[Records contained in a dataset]
▶

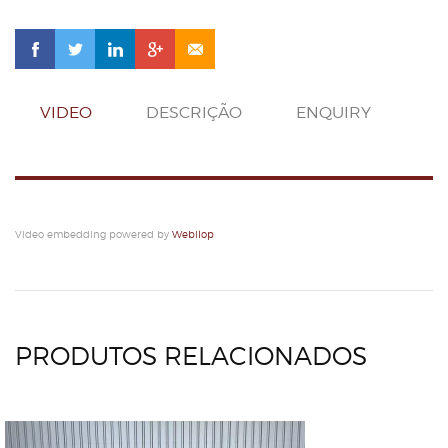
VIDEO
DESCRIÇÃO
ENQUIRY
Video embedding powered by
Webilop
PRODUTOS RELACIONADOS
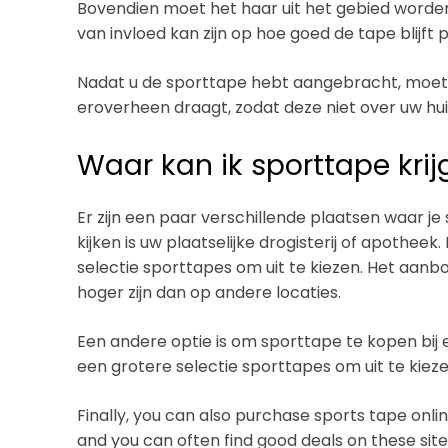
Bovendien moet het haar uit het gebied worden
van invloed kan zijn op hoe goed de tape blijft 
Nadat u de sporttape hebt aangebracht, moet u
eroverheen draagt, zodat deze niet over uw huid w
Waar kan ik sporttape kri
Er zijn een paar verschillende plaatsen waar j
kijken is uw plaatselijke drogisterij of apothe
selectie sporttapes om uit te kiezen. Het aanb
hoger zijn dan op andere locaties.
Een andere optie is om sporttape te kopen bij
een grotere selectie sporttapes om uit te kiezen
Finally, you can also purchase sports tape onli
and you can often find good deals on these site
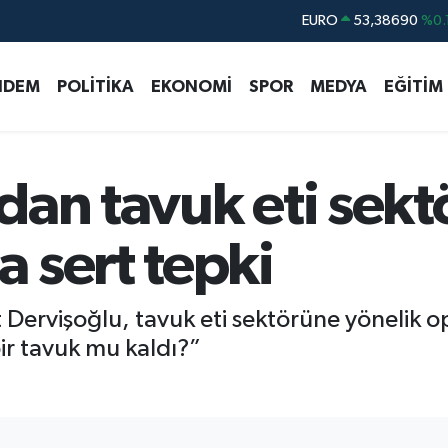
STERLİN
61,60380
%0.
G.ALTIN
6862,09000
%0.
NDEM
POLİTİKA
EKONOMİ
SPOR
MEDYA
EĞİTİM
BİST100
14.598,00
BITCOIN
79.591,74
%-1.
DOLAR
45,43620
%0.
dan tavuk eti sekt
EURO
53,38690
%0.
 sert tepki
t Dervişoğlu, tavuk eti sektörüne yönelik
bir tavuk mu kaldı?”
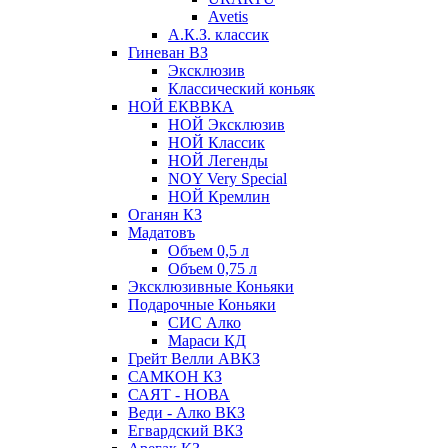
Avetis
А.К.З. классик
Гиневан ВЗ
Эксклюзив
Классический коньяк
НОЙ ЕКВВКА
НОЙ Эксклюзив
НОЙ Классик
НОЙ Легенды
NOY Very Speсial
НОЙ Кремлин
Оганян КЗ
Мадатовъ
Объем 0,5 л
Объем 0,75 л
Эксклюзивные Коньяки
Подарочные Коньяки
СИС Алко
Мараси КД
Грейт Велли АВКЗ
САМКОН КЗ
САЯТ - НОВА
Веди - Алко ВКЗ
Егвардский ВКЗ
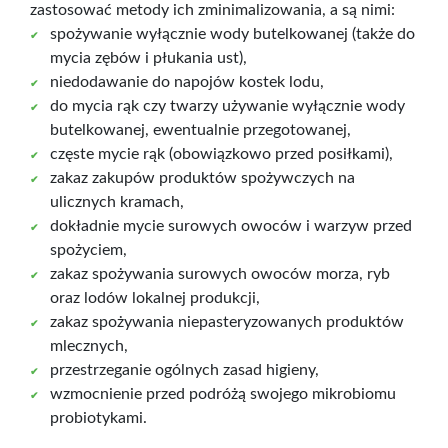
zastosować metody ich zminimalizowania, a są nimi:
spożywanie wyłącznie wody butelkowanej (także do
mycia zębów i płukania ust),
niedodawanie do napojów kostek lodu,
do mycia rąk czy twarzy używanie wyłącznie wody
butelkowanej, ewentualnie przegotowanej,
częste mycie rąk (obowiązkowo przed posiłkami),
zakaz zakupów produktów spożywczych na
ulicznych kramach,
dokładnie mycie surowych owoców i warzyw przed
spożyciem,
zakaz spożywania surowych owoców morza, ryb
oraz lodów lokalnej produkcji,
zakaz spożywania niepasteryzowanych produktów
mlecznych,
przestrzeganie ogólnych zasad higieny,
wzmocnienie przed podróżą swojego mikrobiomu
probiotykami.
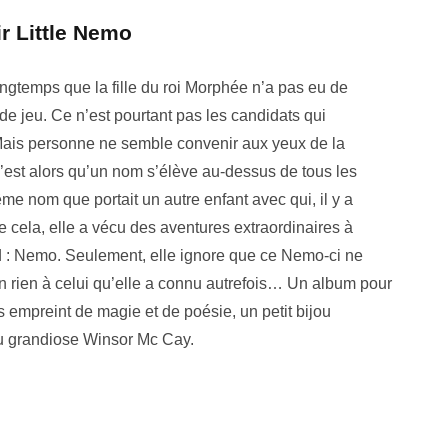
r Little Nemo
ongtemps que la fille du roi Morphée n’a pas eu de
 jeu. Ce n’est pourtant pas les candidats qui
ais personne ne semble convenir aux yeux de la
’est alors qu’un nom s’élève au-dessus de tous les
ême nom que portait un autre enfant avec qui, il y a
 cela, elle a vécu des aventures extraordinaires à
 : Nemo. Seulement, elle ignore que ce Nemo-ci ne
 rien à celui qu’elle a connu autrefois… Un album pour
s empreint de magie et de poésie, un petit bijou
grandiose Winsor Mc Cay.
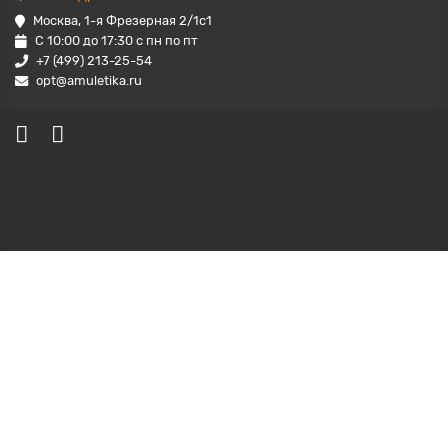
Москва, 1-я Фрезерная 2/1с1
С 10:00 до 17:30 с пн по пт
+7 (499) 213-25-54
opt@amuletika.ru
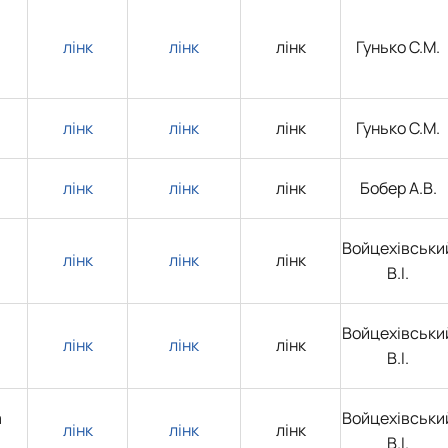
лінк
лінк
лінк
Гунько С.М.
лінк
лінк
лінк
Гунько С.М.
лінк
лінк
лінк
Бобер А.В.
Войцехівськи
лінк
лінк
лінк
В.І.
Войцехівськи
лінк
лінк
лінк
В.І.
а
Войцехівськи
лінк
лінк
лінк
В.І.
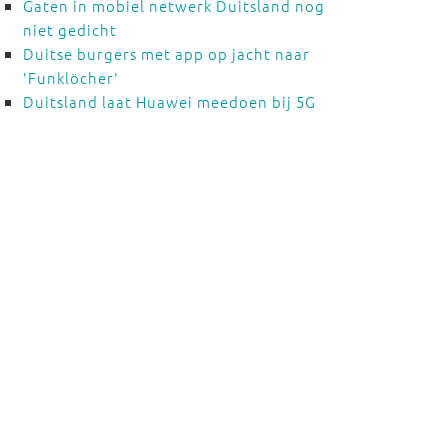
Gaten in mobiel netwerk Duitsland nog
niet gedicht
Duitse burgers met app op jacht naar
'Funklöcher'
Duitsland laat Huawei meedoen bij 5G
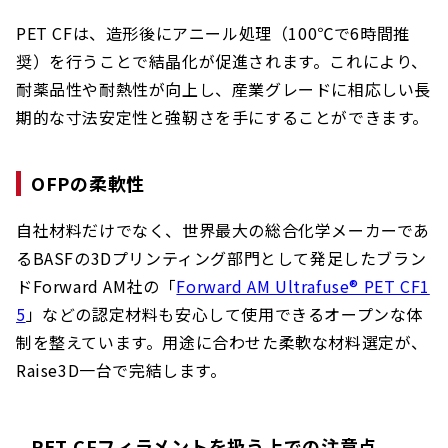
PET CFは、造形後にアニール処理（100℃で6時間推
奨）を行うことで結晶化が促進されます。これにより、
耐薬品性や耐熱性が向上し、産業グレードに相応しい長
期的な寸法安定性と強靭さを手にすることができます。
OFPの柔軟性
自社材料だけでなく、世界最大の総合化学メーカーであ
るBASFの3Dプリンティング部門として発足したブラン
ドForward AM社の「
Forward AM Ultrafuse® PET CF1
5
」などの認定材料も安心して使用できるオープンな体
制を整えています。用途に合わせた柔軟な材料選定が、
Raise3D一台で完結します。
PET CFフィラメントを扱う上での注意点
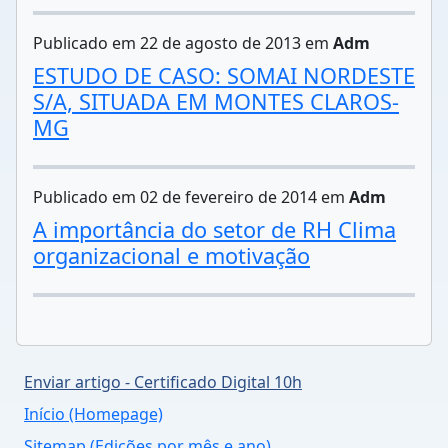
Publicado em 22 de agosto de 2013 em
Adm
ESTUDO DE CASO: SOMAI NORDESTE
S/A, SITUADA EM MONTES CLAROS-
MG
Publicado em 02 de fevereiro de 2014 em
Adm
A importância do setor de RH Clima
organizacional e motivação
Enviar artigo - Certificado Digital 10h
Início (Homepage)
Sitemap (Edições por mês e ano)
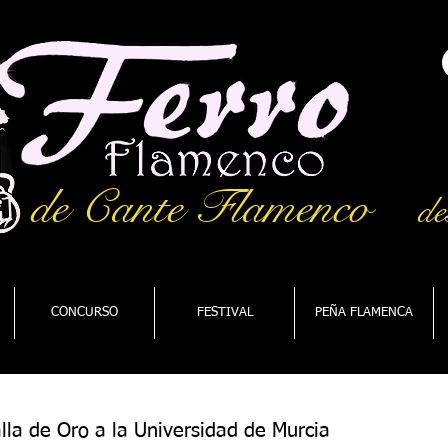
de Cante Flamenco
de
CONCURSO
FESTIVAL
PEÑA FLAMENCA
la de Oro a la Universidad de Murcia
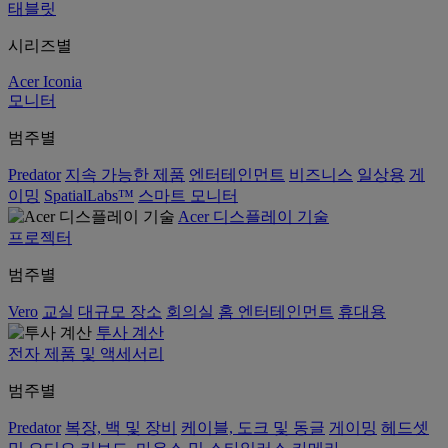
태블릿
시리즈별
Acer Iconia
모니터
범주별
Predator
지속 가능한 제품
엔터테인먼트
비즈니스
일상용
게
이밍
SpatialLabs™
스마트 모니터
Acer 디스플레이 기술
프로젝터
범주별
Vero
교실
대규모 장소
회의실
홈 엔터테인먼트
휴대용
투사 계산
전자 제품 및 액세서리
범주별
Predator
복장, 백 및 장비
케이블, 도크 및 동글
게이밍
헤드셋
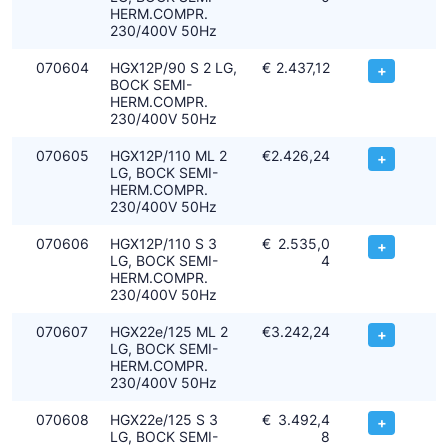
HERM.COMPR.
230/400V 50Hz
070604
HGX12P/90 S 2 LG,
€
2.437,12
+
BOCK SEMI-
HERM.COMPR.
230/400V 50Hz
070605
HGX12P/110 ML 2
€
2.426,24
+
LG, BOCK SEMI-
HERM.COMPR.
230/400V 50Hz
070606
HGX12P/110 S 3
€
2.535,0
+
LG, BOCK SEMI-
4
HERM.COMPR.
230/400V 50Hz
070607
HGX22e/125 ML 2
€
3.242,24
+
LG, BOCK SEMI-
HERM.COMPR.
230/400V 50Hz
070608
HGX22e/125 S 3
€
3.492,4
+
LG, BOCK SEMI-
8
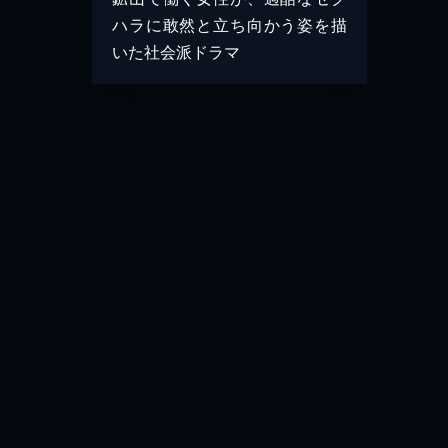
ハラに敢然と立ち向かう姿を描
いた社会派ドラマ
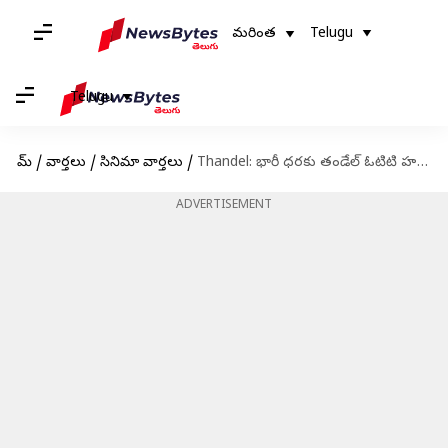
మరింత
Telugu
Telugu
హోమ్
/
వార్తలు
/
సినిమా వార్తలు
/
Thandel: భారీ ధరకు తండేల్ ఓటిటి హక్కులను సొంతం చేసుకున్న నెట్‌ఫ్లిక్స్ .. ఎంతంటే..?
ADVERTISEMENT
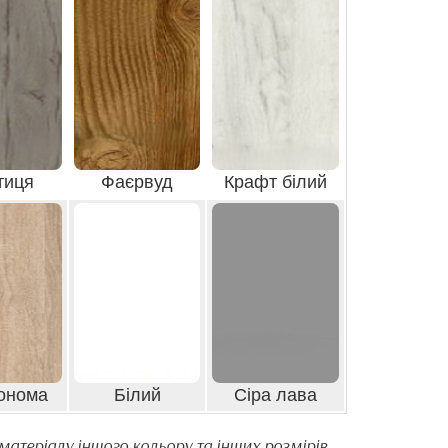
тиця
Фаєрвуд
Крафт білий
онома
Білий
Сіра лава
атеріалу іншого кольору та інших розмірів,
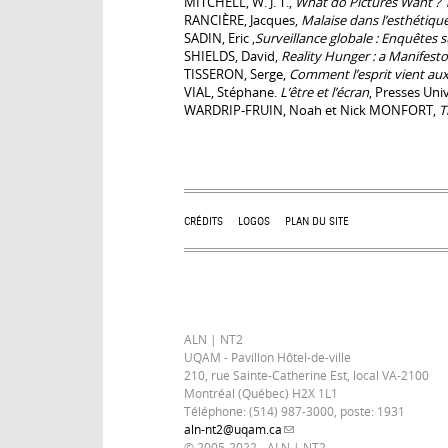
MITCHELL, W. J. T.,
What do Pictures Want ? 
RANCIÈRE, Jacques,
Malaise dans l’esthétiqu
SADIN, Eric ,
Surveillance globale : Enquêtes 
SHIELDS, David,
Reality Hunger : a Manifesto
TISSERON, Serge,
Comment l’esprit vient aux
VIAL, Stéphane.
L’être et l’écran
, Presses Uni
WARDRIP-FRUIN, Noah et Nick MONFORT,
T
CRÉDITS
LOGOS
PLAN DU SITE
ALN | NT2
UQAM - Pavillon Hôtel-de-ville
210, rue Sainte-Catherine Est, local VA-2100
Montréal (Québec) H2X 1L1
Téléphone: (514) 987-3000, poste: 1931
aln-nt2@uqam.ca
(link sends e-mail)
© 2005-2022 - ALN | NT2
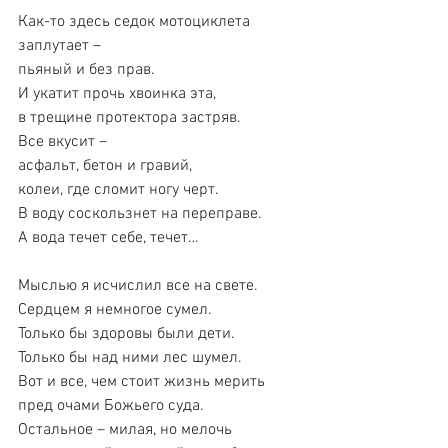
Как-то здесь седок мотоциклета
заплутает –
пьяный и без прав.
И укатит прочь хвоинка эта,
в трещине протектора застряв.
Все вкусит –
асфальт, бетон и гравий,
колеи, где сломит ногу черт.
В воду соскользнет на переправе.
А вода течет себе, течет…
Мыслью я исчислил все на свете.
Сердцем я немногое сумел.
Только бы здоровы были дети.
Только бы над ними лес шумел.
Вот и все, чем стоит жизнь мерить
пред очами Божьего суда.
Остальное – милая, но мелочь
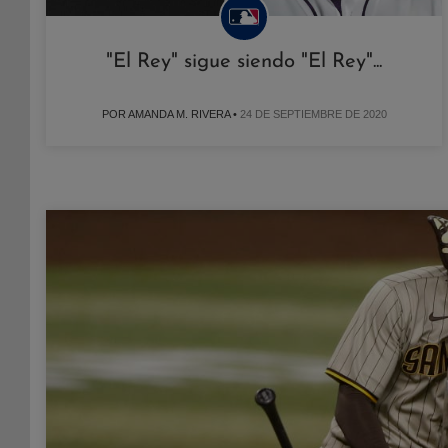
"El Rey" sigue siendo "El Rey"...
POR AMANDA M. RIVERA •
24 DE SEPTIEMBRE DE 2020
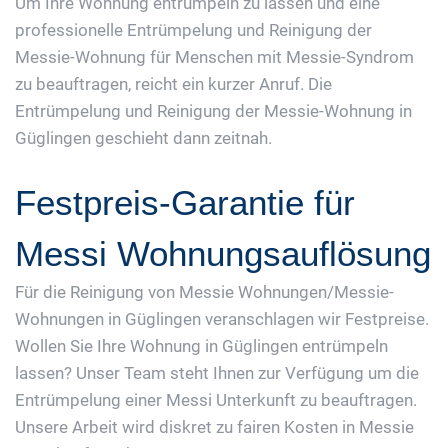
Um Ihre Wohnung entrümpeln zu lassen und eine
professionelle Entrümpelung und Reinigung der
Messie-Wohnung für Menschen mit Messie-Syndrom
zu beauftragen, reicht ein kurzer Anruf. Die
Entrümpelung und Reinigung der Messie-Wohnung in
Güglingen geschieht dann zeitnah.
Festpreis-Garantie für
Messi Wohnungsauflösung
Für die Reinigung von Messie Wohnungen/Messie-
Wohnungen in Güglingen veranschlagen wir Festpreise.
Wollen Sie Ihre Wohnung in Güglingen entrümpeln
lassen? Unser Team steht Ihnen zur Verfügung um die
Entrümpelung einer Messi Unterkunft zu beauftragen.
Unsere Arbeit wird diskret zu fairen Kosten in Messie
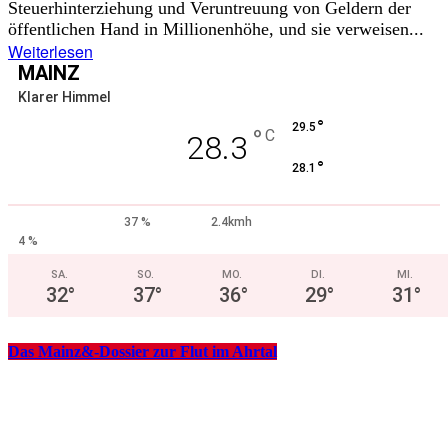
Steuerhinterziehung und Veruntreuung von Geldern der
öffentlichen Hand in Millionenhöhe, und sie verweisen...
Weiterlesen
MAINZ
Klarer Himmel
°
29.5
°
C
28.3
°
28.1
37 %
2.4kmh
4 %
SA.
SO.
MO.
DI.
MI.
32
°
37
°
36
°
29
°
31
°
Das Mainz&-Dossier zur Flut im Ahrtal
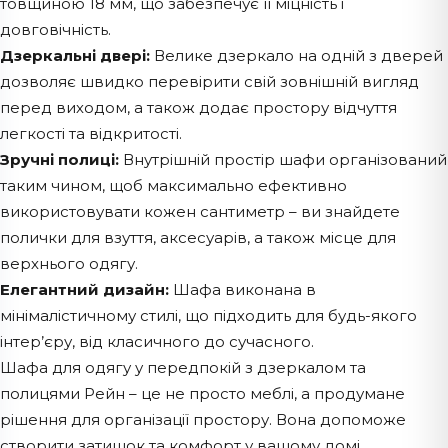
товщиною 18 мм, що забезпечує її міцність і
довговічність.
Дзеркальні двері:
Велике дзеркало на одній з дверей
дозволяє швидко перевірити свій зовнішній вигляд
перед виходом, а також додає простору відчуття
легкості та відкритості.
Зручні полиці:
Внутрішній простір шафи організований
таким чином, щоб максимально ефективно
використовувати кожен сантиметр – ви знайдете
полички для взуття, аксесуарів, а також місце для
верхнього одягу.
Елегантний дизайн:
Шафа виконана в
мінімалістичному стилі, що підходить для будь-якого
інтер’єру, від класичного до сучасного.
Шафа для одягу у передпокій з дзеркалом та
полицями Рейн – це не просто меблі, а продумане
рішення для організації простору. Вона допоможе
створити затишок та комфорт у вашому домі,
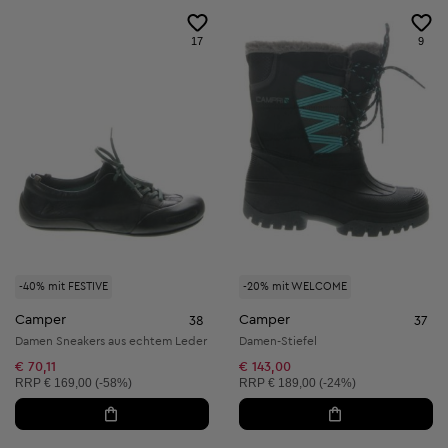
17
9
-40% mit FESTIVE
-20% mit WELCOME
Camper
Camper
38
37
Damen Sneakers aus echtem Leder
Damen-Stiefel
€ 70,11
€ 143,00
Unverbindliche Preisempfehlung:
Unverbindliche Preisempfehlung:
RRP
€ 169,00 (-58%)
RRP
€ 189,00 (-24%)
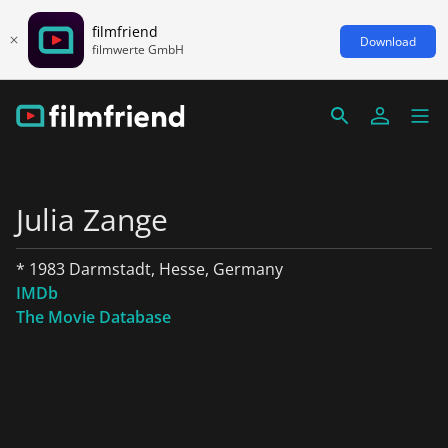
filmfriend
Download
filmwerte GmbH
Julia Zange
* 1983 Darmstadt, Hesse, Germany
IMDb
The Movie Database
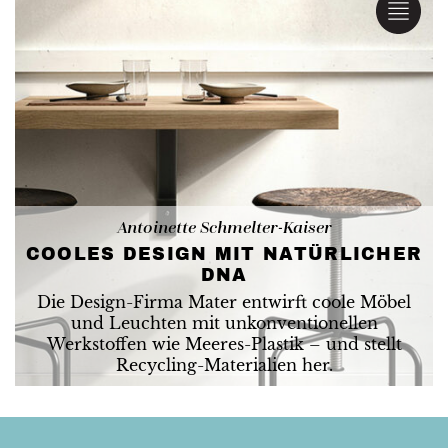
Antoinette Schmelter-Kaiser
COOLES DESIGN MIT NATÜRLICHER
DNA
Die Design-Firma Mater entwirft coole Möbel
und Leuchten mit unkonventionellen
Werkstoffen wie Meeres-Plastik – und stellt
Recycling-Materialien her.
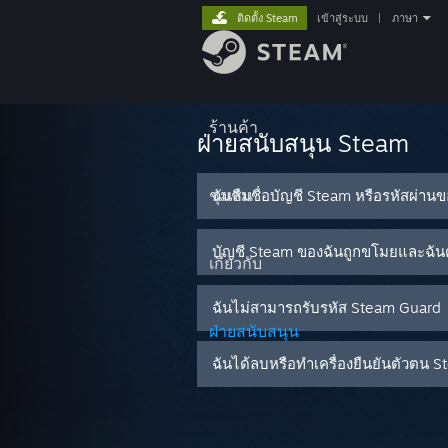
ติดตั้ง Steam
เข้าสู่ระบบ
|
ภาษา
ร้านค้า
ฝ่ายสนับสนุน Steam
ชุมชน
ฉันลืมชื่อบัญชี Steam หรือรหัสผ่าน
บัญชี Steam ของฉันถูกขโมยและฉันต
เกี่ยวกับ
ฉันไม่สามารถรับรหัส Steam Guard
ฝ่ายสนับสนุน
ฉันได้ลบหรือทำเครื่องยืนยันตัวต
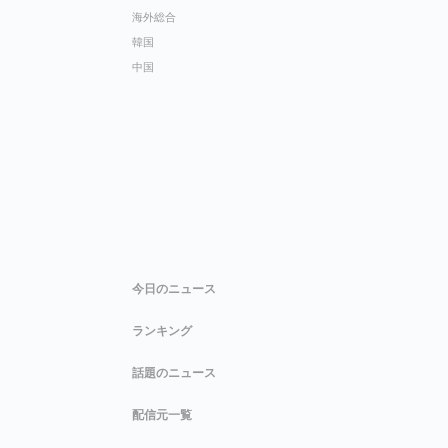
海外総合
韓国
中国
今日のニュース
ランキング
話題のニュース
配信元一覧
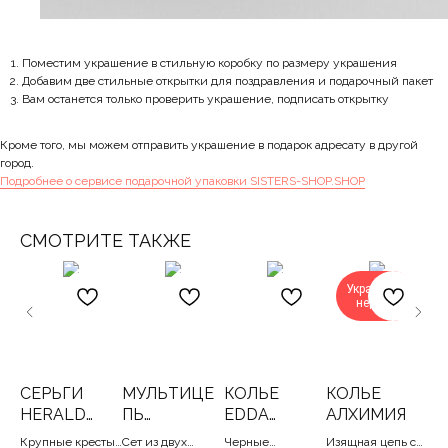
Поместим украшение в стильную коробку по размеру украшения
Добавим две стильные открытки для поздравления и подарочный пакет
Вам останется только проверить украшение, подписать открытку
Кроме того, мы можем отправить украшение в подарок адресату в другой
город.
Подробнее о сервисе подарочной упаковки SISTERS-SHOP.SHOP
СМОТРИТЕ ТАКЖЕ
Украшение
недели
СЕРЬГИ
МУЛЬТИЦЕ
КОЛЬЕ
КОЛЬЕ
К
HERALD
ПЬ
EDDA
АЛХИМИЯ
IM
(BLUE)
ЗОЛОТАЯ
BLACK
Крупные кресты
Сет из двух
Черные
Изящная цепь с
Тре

◀

EXERCISE BRIEF: Pictures are to be left out. Write out only the lines above starting at the one with "Крафт білий" and ending at the one with "И укатит прочь", both lines included, exactly.

TASK RESPONSE:
Крафт білий
онома
Білий
Сіра лава
атеріалу іншого кольору та інших розмірів,
MITCHELL, W. J. T.,
What do Pictures Want ? 
RANCIÈRE, Jacques,
Malaise dans l’esthétiqu
SADIN, Eric ,
Surveillance globale : Enquêtes 
SHIELDS, David,
Reality Hunger : a Manifesto
TISSERON, Serge,
Comment l’esprit vient aux
VIAL, Stéphane.
L’être et l’écran
, Presses Uni
WARDRIP-FRUIN, Noah et Nick MONFORT,
T
CRÉDITS
LOGOS
PLAN DU SITE
ALN | NT2
UQAM - Pavillon Hôtel-de-ville
210, rue Sainte-Catherine Est, local VA-2100
Montréal (Québec) H2X 1L1
Téléphone: (514) 987-3000, poste: 1931
aln-nt2@uqam.ca
(link sends e-mail)
© 2005-2022 - ALN | NT2
Как-то здесь седок мотоциклета
заплутает –
пьяный и без прав.
И укатит прочь хвоинка эта,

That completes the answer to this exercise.